Other than the neighbourhood around our Airbnb house we really didn’t get to see Tokyo until our third day in Japan. On a side note, with the exception of one hotel stay, we are mostly staying at Airbnb accommodations during our trip in Japan. Mostly as it’s more affordable in this expensive country but also for the extra amenities it provides for a family travelling lightly (washer and dryer comes in handy when you’re travelling with 3-4 outfits for 2 weeks).

We only had one day to see Tokyo so we decided to hire a personal tour guide to maximize our time. We love personal tour guides over group tours for several reasons. They often work out to be cheaper; especially when you have more than two people in your group. You go on your own itinerary on your own schedule; which is so helpful when travelling with kids. You receive 100% of the guide’s attention so you never have to worry about losing your guide or not being able to hear what they are saying.

Our Tokyo guide was a sweet retired Japanese lady by the name of Taka-san that we found through a Japanese tour guide service called Triplelights. We loved that she dressed in a traditional kimono for our benefit but worried that she wasn’t comfortable walking around the whole day. She assured us she was quite comfortable. Taka-san was also incredibly patient with us and never once showed frustration even when we took a long time buying train tickets or going past our scheduled time for the tour. Read on for highlights from our day.

Our favourite stop was at Meiji Shrine, a Shinto shrine dedicated to Emperor Meiji and his wife Empress Shoken.


Torii Gate at Meiji Shrine. Torii gates separate the profane from the sacred.


Meiji Shrine is surrounded by a forest with over 120,000 trees of 365 different species, donated from people all over Japan. 


Just before the shrine, there are sake barrels on one side of the path.


And wine barrels on the other side of the path.


Learning how to purify before entering the shrine


Exiting sacred space


The usual family shot

If you know me, you know I like to eat so of course a highlight has to be lunch. One thing about Japan is that restaurants specialize in a particular type of food. The one our guide took us to was a kusiage restaurant. And no kusiage is not tempura as we learned. The breading is much more subtle than tempura. It was absolutely delicious!

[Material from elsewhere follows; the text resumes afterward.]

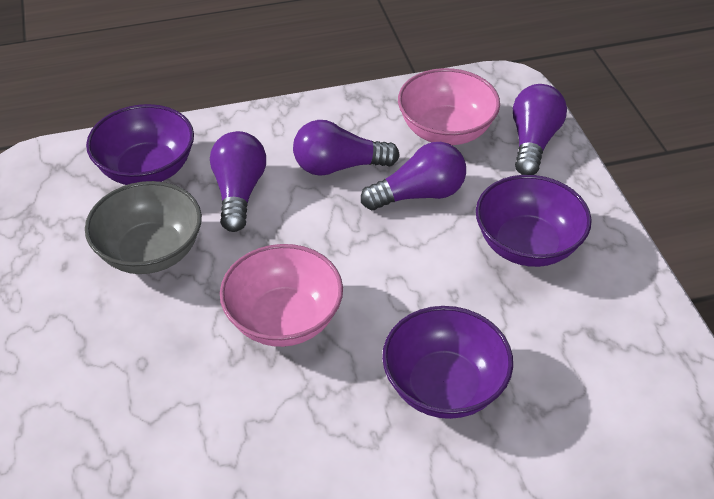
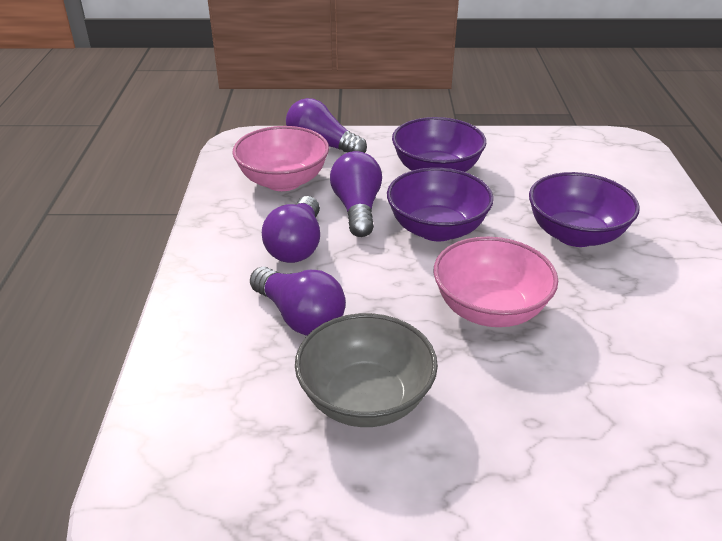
camera: 75 degrees left, 10 degrees down
purple bowl [86,104,194,185] -> purple bowl moved to [387,167,494,241]
purple light bulb [210,131,266,232] -> purple light bulb turned 150 degrees counterclockwise [250,266,346,335]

Shrimp and fish kusiage made in front of us


The accompaniments 

I think one of the highlights for the kids was the forest of shaped and groomed pine trees we passed when we walked to the East Garden of the Imperial Palace. The kids loved the idea of climbing on full size bonsai trees.



And the East Garden itself was lovely.



The current emperor of Japan also happens to be a marine biologist – published in Science and Nature no less! He and his advisor bred this variety of koi fish found in the East Garden. Notice the fancy fins.

We visited many areas that I have not highlighted so here are some random shots from our day.


Famous street in Harajuku where young Tokyoites can be found hanging out. Can you see us in the photo? Look carefully.


Famous red lantern at Sensoji Temple


That golden object is the top of the Asahi Beer Company. You can decide for yourself what it looks like.


The famous Shibuya Scramble where we crossed the street along with 3000 people at the same time


Too tired to eat out we picked up sushi from a grocery store. The selection was overwhelming. Better than some restaurants in Toronto.

Tokyo was not what we expected. Both Marc and I expected the craziness of a large metropolitan city but Tokyo felt more like a mid size city despite having a population the size of Canada. The buildings were mostly low to mid-rise. It was also quiet and orderly but that could be because our impression is skewed having been living in China for the last four months. Marc also says Tokyo has less robots than he expected.



One thought on “Japan: Day 3 – Tokyo

  1. I love Japan and especially Japanese people! Even if yor were super annoying (which you wouldn’t be) your guide wouldn’t have outwardly minded. That’s one of the beauties of Japanese people. It’s such a patient culture. Marc probably fits right in. Enjoy.